Géopolitique et profits

Cependant, il ne faut pas oublier que le projet de développement international est né au début de la guerre froide et avec l'indépendance des anciennes colonies. La géopolitique et les intérêts économiques nationaux n'ont jamais disparu. Les gouvernements et les entreprises devaient y trouver leur compte, et c'est encore le cas aujourd'hui.

En ce qui concerne l'USAID, le soutien politique aux régimes dictatoriaux et militaires d'Amérique latine est particulièrement frappant, ainsi qu'aux révolutions de couleur en Europe de l'Est. Le « président intérimaire » du Venezuela, Juan Guaidó, et son ambassadeur à Washington ont reçu plus d'un milliard de dollars d'aide. Une enquête a été ouverte.

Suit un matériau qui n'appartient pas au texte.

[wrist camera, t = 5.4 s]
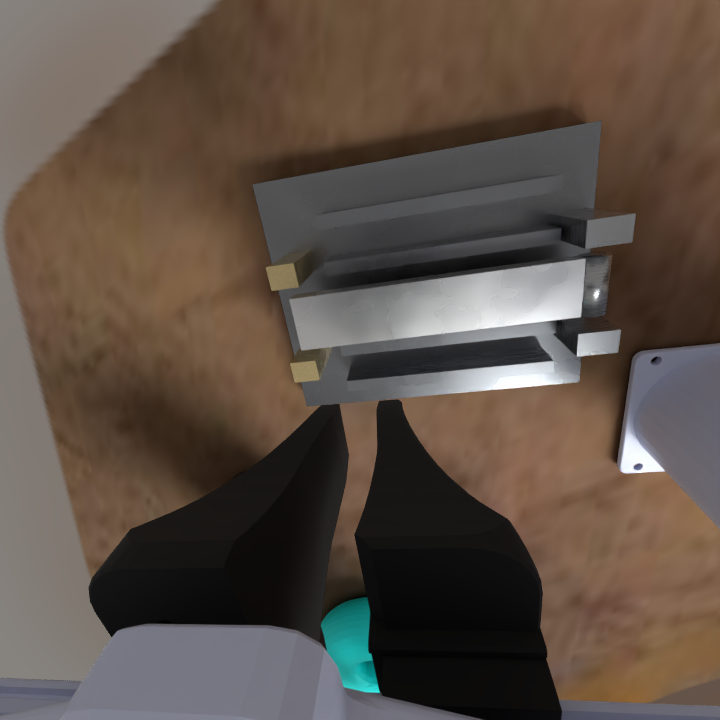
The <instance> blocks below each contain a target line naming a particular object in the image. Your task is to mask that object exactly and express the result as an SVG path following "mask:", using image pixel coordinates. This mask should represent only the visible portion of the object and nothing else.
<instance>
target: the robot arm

À Cuba, des millions de dollars sont allés à des sociétés fantômes et à « ZunZuneo », un système twitter censé aider l'opposition. Plus de trois milliards ont également été versés à BBC Media Action, une organisation caritative de la BBC, semble-t-il.

Pour les pays européens, personne ne niera l'influence de la Belgique dans son ancienne colonie de la RDC ou de la France dans les pays d'Afrique de l'Ouest.

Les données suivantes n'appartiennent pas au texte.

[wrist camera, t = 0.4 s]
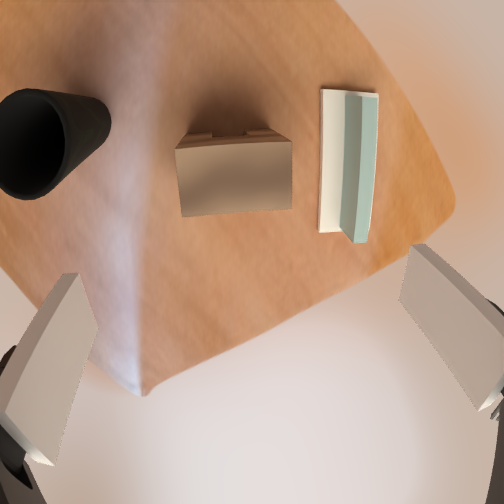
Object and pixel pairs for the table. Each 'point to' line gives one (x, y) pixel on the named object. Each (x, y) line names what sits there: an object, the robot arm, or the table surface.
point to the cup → (46, 138)
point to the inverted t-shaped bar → (347, 162)
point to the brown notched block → (234, 173)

Il n'y a pas lieu de dénoncer l'ensemble du secteur du développement, mais il ne faut pas s'étonner que, tout compte fait, l’« aide » n'ait pas favorisé le développement, ni la croissance, ni la « réduction de la pauvreté ».

Mauvais résultats

En 1971, il y avait 25 « pays les moins avancés » ; en 1991, il y en avait déjà 52 et aujourd’hui, il y en a encore 46. C'est en Afrique noire que l'on trouve les populations les plus pauvres.

En 1990, il a été décidé de faire de la réduction de la pauvreté la priorité majeure de la coopération Nord-Sud. Mais jusqu'à aujourd'hui, cela n'apparaît pas dans les chiffres.

Selon l'OCDE, seulement 9,5 % de l'aide va aux secteurs liés à la pauvreté. Seulement 1 % de l'aide bilatérale va à la protection sociale, 0,11 % au renforcement du droit du travail, 0,01 % aux mécanismes de dialogue social et 1 % au renforcement des systèmes fiscaux. Nulle part l'aide ne va en priorité aux pays les plus pauvres. Pour les pays de l'OCDE, en 2022 elle n'était que de 21,5 %, la plus faible depuis 1996.

Dans des pays pauvres comme le Malawi, 70 % de la population est encore extrêmement pauvre, à Madagascar, c'est 80 %, en RDC, 69 %, au Sud-Soudan, 67 %. Serait-il vraiment si difficile de sortir les gens de la pauvreté ?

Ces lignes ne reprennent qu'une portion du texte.